A gravitational and thermal physical model

The authors assumed the particles to be affected by

  • the gravitational field of Haumea, including its triaxiality. This is particularly critical to consider the ground-track resonances, while the actually observed ring is close to the 3:1 resonance,
  • the gravitational perturbation by the two small moons, Namaka and Hi’iaka,
  • the Solar radiation pressure.

This last force is not a gravitational, but a thermal one. It is due to an exchange of angular momentum between the particle, and the electromagnetic field, which is due to the Solar radiation. For a given particle size, the Solar radiation pressure has pretty the same magnitude for all of the particles, while the gravitational field of Haumea decreases with the distance. As a consequence, the furthest particles are the most sensitive to the radiation pressure. Moreover, this influence is inversely proportional to the grain size, i.e. small particles are more affected than the large ones.

And now, the results!

A probable excess of small particles

The numerical simulations show that the smaller the grains size, the narrower the final ring structure. The reason is that smaller particles will be ejected by the radiation pressure, unless they are close enough to Haumea, where its gravity field dominates.

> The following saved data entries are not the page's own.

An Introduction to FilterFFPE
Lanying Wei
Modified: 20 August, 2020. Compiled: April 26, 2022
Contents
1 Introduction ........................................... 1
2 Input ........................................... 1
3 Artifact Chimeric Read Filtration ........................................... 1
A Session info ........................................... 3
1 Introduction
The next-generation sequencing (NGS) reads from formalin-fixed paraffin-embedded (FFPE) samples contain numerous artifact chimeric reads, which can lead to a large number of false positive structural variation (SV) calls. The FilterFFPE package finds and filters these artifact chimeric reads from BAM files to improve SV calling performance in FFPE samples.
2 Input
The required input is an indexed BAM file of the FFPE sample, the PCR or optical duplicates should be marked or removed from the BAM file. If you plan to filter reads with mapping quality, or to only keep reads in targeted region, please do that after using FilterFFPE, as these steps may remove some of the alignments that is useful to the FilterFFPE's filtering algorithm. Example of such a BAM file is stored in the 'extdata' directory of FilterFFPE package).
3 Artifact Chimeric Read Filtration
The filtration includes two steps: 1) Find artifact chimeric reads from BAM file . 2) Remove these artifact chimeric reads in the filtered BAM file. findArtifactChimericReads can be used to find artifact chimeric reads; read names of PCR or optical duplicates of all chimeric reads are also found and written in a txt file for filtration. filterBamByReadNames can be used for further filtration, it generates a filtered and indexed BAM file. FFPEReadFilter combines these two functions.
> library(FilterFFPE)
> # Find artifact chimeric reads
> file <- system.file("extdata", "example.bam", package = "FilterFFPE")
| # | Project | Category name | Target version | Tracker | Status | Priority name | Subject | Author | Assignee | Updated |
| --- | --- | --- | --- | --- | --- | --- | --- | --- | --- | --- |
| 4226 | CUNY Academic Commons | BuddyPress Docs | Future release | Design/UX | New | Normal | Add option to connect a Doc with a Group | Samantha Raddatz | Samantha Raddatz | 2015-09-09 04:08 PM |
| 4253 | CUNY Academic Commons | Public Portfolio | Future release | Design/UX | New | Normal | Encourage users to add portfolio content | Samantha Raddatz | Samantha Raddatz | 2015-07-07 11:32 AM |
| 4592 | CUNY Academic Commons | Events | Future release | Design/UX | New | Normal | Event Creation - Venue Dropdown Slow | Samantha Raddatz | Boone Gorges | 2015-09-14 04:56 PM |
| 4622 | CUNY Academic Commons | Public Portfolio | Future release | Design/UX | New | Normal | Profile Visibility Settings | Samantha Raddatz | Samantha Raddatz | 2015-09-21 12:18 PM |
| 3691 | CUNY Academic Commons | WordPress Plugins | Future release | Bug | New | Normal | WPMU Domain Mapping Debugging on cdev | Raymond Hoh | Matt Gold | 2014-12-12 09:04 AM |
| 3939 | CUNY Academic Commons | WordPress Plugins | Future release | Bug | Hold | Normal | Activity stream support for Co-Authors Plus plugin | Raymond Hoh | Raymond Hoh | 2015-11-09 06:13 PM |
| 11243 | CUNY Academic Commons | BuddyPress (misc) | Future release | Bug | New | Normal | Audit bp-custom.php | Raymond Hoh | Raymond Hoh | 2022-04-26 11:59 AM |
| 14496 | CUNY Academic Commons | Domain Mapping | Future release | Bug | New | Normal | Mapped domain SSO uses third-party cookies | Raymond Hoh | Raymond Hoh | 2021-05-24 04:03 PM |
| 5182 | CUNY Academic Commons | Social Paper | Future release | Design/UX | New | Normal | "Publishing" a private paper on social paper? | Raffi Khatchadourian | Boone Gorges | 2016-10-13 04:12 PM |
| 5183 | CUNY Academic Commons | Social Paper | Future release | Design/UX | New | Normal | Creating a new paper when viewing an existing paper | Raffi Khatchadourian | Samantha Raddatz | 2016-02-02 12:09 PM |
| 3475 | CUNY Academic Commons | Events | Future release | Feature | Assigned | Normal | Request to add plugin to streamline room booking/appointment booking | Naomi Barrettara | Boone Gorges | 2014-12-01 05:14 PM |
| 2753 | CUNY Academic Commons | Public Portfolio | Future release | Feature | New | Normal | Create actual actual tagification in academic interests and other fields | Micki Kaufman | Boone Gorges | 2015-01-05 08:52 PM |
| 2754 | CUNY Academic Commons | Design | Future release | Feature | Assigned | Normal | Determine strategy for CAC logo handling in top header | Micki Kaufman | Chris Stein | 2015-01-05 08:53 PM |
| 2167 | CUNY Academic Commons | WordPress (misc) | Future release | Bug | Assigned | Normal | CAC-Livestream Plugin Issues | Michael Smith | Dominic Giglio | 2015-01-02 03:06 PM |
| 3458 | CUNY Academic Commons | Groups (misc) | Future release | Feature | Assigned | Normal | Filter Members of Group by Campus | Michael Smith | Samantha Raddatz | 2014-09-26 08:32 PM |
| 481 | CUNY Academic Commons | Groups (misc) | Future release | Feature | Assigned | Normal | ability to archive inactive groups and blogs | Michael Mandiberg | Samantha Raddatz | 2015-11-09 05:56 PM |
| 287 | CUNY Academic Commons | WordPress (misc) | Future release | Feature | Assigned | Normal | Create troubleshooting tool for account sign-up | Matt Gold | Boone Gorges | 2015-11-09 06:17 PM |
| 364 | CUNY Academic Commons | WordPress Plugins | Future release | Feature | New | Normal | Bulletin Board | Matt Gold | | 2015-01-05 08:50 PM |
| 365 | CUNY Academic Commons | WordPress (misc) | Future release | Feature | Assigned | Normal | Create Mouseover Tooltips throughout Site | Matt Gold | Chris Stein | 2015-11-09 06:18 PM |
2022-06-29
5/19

And this is where you should compare the simulations with the observations. The observations tell you that the ring system of Haumea is narrow, this would be consistent with an excess of particles with grain size of approximately 1 μm.

So, such a study may constrain the composition of the rings, and may help us to understand its origin. Another explanation could be that there was originally no particle that far, but in that case you should explain why. Let us say that we have an argument for a ring essentially made of small particles.